If this trait can be introduced into other corn varieties, it could mean less nitrogen fertilizer will need to be used for grower-customers looking to plant corn on their farms in the future.
Besides this effort to improve the fertilizer utilization ability for certain row crops, researchers are also hard at work trying to address another environmental concern — a lack of water. According to the World Water Council, more than 1 billion people globally don’t have easy access to clean water. But scientists are working on various technological solutions.
In many of these cases the proposed solution involves using materials to harvest water from the atmosphere. Now, researchers at the Massachusetts Institute of Technology, University of California, Berkeley, and in Canada are experimenting with meshes that use electric fields, highly porous metallic powder, and carbon nanotubes, respectively, to harvest water vapor in the air into actual water.
At the moment, most of these methods are only producing short quantities of water. For instance, the metallic powder collector currently only produces half a cup of water every 24 hours.

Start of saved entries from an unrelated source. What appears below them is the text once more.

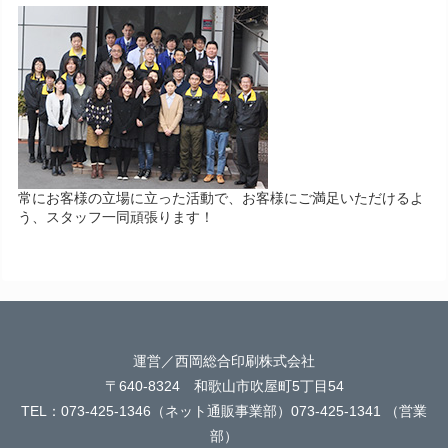
常にお客様の立場に立った活動で、お客様にご満足いただけるよ
う、スタッフ一同頑張ります！
運営／西岡総合印刷株式会社
〒640-8324 和歌山市吹屋町5丁目54
TEL：073-425-1346（ネット通販事業部）073-425-1341 （営業
部）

However, the researchers are working on perfecting and scaling up production for all three of these projects. And if all goes according to plans, all three options for capturing water from the air should be hitting the marketplace during 2019.
For agriculture, these developments in water capture could have a profound impact on future farming. Imagine where grower-customers could conceivably plant their crops if irrigation, annual rainfall, or aquifer issues might not enter the picture?